Efficient isogenic cell line generation and retargeting
With the PinPoint-FC 293T Platform Kit for Targeted Gene Insertion you get the PinPoint 293T Cell Line and all the plasmids you need for implementing the next steps of the PinPoint Targeted Integration process. Efficiently generate isogenic cell lines based on 293T cells using a process that is easily converted into a high-throughput assay. And with the PinPoint System, you can achieve high-efficiency integration of any-sized insert.
The PinPoint-FC 293T Platform Kit includes:
- The PinPoint-FC 293T Platform Cell Line for Targeted Gene Insertion (with PinPoint site already placed; # PIN320A-1)
- The PinPoint Integrase Expression Plasmid (# PIN200A-1)
- The CAG PinPoint Donor Vector (# PIN510A-1)
- The CAG-GFP-T2A-Luc PinPoint Positive Control Donor Vector (# PIN600A-1)
How It Works
Move a step ahead with the PinPoint-FC293T Platform Cell Line
Engineering cells with the PinPoint-FC 293T Platform Cell Line for Targeted Gene Insertion simplifies a two-step process into a single step. You can skip the placement of the PinPoint attP site and associated validation to verify copy number, and move straight to the insertion of your expression cassette with the PinPoint Donor Vector and PinPoint Integrase.

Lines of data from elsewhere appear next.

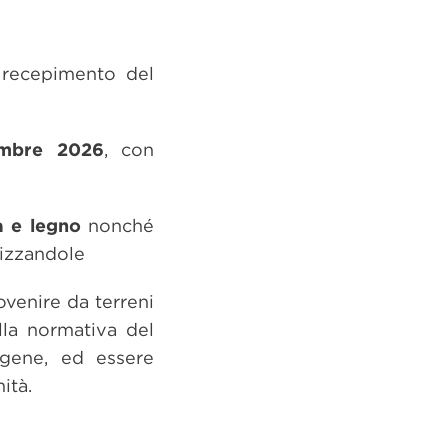
l recepimento del
embre 2026
, con
ia e legno
nonché
lizzandole
ovenire da terreni
lla normativa del
igene, ed essere
ità.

The PinPoint Integrase mediates a recombination event between the PinPoint attB site (located on the PinPoint Vector) and the PinPoint attP site. Because the PinPoint Integrase only recognizes the pre-placed PinPoint attP site, you get very stringent control of integration location.
See the PinPoint Targeted Integration System in action
Figure 1. Efficient placement of the PinPoint attP site using the PhiC31 System. Step 1 of the PinPoint Targeted Integration System—the PinPoint attP site was placed into HEK293 cells using the PinPoint-FC Placement Vector (Cat.# PIN300A-1) and the PhiC31 Integrase (Cat.# FC200PA-1). Positive cells were selected with G418 (neomycin resistance) for fourteen days and six separate lines were picked and expanded. After eleven days, the cells were fixed and stained with a solution of 50% methanol plus 1% methylene blue. The plates were washed twice with PBS and allowed to air dry. Only the plate of cells that were transfected with the PhiC31 Integrase Expression Plasmid showed a robust number of cells.

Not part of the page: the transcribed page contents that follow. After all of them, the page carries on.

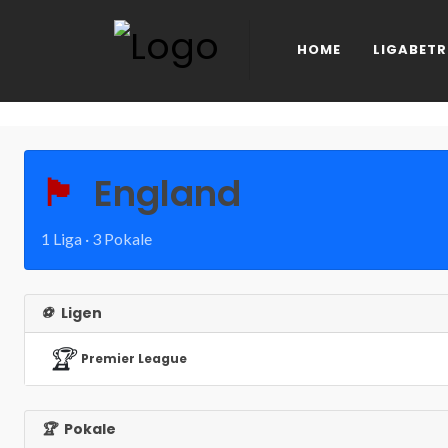
HOME
LIGABETR
🏴󠁧󠁢󠁥󠁮󠁧󠁿
England
1 Liga · 3 Pokale
⚽
Ligen
🏆
Premier League
🏆
Pokale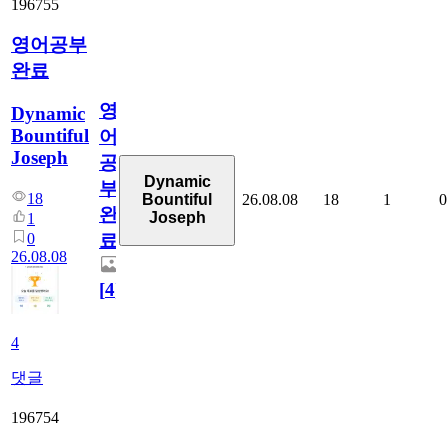
196755
영어공부
완료
영
Dynamic
Bountiful
어
Joseph
공
Dynamic
부
18
26.08.08
18
1
0
Bountiful
완
Joseph
1
0
료
26.08.08
[
4
]
4
댓글
196754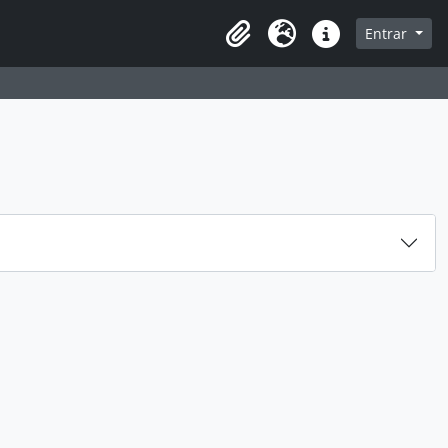
 navegação
Entrar
Área de transferência
Idioma
Ligações rápidas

Figure 2. Targeted integration with the PinPoint Integrase and a PinPoint Donor Plasmid. Step 2 of the PinPoint Targeted Integration System—the cell lines created in Figure 1 were transfected with a Positive Control PinPoint Gene Donor Vector expressing GFP (Cat.# PIN600A-1) for precise integration. Unlike the R4 integrase used in a similar system, the PinPoint Integrase does not recognize pseudo-sites and will only integrate at its placed recognition sequence. This feature results in the increased efficiency of correctly retargeted cell lines compared to the R4 integrase system. The entire therapeutic gene expression cassette is active and fully insulated with cHS4 DNA elements.

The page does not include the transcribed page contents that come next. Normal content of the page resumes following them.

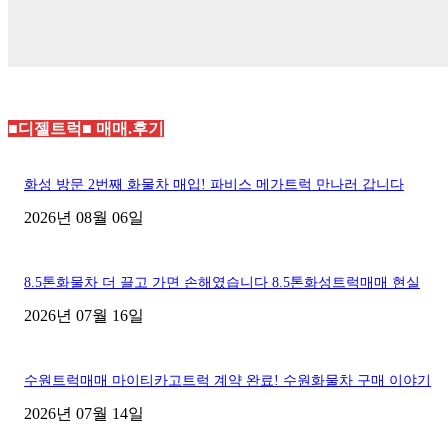
■디젤트럭■ 매매.후기
화성 방문 2번째 화물차 매입! 파비스 메가트럭 만나러 갑니다
2026년 08월 06일
8.5톤화물차 더 끌고 가면 손해였습니다 8.5톤화성트럭매매 현실
2026년 07월 16일
수원트럭매매 마이티카고트럭 계약 완료! 수원화물차 구매 이야기
2026년 07월 14일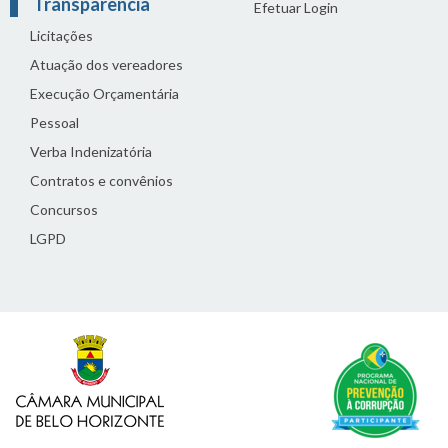
Transparência
Efetuar Login
Licitações
Atuação dos vereadores
Execução Orçamentária
Pessoal
Verba Indenizatória
Contratos e convênios
Concursos
LGPD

Figure 3. The PinPoint Integrase mediated specific placement of the PinPoint Donor Vector. We used a junction PCR assay to verify that the PinPoint Donor Vector was integrated at the correct site targeted to the correct site, amplifying across the PinPoint attL site (after PinPoint mediated integration, the plasmid-borne PinPoint attP and attB sites become genomic attL and attR sites). The appearance of bands in the L1, L2, and L3 lanes only indicate the predicted, PinPoint Integrase-mediated insertion of the PIN600A-1 Donor Vector at the placed PinPoint attP site with high precision.